**Input data:**
################

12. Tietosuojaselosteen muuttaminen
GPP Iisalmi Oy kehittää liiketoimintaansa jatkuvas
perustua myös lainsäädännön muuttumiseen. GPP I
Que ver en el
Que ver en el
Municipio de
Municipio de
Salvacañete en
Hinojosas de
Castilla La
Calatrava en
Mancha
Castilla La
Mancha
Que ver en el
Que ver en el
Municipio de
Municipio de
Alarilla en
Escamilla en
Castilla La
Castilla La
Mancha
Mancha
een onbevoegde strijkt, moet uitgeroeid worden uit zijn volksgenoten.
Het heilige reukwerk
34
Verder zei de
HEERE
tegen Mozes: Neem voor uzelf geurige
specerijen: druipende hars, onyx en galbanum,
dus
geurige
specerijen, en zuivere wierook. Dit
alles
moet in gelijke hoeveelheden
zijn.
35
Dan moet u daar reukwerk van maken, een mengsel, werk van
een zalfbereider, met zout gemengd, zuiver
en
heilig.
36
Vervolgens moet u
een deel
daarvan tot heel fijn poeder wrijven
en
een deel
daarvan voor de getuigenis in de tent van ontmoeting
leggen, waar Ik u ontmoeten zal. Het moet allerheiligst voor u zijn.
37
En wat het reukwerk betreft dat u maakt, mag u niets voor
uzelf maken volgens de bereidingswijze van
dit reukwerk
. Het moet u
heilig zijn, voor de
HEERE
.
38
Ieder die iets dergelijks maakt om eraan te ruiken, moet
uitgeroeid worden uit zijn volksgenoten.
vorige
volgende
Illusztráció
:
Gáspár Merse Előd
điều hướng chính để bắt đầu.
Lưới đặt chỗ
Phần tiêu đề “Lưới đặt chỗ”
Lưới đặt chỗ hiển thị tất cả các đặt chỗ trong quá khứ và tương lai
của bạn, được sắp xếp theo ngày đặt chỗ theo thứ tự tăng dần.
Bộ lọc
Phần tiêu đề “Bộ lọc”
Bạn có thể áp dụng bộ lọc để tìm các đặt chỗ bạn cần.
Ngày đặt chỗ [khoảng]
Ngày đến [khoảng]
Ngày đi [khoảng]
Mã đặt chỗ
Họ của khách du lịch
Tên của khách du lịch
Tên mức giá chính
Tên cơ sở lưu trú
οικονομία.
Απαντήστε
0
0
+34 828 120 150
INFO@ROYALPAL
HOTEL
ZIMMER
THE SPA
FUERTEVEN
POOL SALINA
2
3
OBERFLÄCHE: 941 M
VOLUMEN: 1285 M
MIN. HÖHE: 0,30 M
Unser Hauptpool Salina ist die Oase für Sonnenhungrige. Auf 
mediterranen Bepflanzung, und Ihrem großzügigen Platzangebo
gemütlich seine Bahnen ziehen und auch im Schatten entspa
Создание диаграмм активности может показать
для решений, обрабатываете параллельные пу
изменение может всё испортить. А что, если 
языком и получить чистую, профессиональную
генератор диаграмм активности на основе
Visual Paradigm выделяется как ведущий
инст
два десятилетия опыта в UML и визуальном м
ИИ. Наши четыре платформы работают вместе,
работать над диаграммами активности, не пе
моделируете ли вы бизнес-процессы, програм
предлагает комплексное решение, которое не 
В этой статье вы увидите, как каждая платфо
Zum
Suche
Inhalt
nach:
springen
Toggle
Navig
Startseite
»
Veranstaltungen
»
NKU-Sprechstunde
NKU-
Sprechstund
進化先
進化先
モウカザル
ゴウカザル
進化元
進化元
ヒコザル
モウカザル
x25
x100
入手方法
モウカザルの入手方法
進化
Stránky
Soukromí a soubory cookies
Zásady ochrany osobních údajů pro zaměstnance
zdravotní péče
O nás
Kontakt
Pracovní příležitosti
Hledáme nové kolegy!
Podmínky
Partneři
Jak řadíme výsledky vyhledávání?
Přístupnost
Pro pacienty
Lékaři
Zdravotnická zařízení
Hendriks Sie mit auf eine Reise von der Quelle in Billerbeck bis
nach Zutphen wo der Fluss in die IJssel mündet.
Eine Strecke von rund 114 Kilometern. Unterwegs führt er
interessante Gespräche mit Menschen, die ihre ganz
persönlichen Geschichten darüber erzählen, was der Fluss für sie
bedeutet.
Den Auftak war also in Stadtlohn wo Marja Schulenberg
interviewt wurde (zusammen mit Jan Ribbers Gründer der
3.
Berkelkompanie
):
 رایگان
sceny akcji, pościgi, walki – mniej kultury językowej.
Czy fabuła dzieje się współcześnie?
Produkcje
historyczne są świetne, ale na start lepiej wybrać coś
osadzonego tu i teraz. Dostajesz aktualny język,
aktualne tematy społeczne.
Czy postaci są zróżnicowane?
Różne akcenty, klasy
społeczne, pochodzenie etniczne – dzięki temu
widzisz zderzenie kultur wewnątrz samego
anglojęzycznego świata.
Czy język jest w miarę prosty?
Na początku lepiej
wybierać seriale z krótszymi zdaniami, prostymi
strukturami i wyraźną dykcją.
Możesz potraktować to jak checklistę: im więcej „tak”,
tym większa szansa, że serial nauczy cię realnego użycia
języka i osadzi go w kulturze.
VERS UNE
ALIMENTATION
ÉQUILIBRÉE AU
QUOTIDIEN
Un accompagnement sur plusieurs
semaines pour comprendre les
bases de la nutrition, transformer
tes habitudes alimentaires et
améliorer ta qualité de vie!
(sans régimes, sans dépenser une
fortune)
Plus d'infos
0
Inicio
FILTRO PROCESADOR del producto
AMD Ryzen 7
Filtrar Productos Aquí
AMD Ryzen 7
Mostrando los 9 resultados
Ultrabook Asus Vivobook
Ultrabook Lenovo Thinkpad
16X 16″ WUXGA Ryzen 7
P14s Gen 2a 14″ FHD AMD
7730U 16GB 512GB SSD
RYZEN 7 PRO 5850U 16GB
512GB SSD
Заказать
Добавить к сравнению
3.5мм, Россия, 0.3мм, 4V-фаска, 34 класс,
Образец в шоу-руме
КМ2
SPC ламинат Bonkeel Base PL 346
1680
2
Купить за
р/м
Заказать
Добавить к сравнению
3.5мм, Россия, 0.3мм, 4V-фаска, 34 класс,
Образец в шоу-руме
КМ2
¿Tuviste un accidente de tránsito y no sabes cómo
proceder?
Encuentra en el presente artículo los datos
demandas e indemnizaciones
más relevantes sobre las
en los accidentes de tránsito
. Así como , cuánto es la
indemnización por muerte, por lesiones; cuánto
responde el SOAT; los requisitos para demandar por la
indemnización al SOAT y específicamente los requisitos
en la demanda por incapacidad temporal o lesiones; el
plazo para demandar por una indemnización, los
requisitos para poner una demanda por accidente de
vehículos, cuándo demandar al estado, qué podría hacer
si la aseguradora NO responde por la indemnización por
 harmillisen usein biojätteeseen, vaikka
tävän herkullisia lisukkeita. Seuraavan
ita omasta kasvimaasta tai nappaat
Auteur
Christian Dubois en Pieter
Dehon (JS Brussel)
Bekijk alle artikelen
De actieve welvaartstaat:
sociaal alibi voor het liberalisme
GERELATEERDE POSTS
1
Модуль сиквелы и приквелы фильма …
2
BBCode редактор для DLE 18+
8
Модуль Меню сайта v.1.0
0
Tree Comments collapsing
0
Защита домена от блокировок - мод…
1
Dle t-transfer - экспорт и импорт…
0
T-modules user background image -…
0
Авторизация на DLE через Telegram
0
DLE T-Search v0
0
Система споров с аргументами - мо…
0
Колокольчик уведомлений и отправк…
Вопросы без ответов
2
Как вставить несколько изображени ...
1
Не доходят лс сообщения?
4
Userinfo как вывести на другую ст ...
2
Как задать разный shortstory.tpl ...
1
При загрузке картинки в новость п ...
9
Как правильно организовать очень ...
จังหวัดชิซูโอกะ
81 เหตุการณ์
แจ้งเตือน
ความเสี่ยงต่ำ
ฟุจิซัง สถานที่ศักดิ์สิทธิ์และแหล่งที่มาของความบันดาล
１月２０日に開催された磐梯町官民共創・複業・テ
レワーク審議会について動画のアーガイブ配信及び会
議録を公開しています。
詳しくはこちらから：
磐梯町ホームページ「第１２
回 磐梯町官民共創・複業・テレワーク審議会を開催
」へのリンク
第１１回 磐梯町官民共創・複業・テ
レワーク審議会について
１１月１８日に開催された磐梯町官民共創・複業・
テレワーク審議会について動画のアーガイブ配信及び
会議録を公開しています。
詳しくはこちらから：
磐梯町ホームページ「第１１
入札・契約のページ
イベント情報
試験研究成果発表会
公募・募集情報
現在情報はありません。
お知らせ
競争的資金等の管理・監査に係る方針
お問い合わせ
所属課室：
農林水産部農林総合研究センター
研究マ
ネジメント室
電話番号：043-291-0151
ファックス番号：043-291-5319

################

**Task brief:** Reproduce word for word the material above, starting with the line that has "osadzonego tu i" and stopping after the line that has "strukturami i wyraźną dykcją.".

**Exercise output:**
osadzonego tu i teraz. Dostajesz aktualny język,
aktualne tematy społeczne.
Czy postaci są zróżnicowane?
Różne akcenty, klasy
społeczne, pochodzenie etniczne – dzięki temu
widzisz zderzenie kultur wewnątrz samego
anglojęzycznego świata.
Czy język jest w miarę prosty?
Na początku lepiej
wybierać seriale z krótszymi zdaniami, prostymi
strukturami i wyraźną dykcją.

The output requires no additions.